Acting Minister of Economy and Industry
- Incumbent
- Assumed office 19 February 2026
- Prime Minister: Andrey Gyurov
- Preceded by: Petar Dilov

Personal details
- Education: Stanford University University of Sofia St. Olaf College

= Irina Shtonova =

Bulgarian economist and politician

Irina Rumenova Shtonova (Ирина Руменова Щонова) is a Bulgarian economist and politician, acting Minister of Economy and Industry of Bulgaria since 2026. She previously served as Deputy Minister of Economy and Industry between 2022 and 2024.

==Education==
Shtonova got a degree in economics from St. Olaf College in the United States and a master's degree in business administration from Stanford University, before going on to obtain a PhD in economics from Sofia University.

==Career==
She has spent her professional career as a manager in large companies such as McKinsey & Company in Bulgaria.

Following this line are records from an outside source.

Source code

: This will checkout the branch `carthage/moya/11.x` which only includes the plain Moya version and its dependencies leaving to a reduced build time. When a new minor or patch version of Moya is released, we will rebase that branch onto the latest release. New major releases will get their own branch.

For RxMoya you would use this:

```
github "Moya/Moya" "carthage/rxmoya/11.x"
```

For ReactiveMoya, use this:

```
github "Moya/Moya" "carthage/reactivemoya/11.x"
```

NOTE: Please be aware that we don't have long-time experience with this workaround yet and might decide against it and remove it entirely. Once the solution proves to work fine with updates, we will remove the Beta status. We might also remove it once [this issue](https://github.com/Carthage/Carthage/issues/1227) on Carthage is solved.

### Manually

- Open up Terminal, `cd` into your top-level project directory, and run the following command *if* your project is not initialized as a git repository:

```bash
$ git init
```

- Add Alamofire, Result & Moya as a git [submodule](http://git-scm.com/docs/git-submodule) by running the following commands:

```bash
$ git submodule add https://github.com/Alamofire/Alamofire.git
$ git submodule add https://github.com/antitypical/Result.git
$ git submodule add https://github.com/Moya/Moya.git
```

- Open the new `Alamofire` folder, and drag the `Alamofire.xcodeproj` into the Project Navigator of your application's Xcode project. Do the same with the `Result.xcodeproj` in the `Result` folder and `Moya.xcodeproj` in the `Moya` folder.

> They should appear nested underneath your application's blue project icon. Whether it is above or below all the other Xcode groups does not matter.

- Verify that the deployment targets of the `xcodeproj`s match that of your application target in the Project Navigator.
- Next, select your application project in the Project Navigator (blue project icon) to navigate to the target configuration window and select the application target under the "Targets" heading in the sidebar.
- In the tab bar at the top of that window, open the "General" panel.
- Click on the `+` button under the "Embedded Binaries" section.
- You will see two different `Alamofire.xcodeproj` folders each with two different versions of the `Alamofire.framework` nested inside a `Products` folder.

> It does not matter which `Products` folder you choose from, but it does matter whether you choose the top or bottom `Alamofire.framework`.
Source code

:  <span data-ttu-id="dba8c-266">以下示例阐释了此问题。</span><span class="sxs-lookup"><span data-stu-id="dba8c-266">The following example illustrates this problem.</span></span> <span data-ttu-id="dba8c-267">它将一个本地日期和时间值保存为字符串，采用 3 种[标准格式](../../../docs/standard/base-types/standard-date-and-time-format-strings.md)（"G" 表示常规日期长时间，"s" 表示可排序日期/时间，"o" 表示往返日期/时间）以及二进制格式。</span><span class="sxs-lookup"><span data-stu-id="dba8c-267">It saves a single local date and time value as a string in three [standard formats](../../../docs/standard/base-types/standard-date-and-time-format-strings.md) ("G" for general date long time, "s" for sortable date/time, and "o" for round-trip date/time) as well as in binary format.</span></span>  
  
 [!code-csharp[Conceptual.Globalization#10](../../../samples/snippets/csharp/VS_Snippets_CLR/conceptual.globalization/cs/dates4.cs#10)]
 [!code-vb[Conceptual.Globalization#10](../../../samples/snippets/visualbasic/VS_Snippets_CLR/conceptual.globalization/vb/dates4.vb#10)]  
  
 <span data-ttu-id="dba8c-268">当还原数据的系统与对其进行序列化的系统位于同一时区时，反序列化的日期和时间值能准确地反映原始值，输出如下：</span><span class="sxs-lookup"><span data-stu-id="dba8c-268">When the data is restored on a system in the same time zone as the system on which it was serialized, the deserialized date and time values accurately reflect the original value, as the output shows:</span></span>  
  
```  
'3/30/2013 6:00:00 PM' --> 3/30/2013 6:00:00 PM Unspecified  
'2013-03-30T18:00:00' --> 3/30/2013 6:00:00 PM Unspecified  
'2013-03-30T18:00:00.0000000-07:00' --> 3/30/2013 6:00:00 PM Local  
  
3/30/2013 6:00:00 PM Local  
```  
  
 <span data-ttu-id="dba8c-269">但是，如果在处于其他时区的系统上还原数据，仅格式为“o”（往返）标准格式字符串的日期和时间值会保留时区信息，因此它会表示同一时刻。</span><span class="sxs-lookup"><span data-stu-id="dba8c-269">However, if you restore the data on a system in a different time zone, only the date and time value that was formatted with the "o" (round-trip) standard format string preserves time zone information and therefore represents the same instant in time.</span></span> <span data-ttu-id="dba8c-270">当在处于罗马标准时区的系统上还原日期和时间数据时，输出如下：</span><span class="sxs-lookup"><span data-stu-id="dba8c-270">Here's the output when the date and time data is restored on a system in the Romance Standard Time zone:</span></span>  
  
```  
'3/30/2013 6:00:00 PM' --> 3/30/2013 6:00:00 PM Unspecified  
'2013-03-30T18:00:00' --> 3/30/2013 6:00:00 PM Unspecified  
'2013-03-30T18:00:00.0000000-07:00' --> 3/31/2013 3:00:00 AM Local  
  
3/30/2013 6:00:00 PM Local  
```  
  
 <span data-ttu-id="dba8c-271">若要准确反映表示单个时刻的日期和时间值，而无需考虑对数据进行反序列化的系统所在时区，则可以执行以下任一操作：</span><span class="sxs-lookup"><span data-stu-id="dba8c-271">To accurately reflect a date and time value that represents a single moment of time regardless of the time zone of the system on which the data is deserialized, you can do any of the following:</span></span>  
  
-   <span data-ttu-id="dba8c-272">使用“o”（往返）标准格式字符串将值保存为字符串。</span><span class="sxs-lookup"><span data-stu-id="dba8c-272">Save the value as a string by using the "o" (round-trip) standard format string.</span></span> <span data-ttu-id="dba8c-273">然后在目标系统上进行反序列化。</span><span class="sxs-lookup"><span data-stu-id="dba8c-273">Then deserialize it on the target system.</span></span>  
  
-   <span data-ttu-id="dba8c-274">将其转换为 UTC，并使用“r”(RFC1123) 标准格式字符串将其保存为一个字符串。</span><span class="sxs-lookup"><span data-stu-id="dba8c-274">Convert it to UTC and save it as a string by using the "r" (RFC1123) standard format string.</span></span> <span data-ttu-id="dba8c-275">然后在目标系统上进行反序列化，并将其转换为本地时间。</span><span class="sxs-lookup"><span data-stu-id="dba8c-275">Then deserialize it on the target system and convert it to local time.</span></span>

She has also worked in several American telecommunications companies as vice president of marketing and strategy at AT&T and as a director at DirecTV. Between August 2022 and April 2024, she served as Deputy Minister of Economy and Industry.

On 18 February 2026 Shtonova was announced as the new Minister of Economy and Industry of the caretaker cabinet of Prime Minister Andrey Gyurov and was sworn in on 19 February 2026. She stated that one of her main objectives was to develop measures to curb price increases.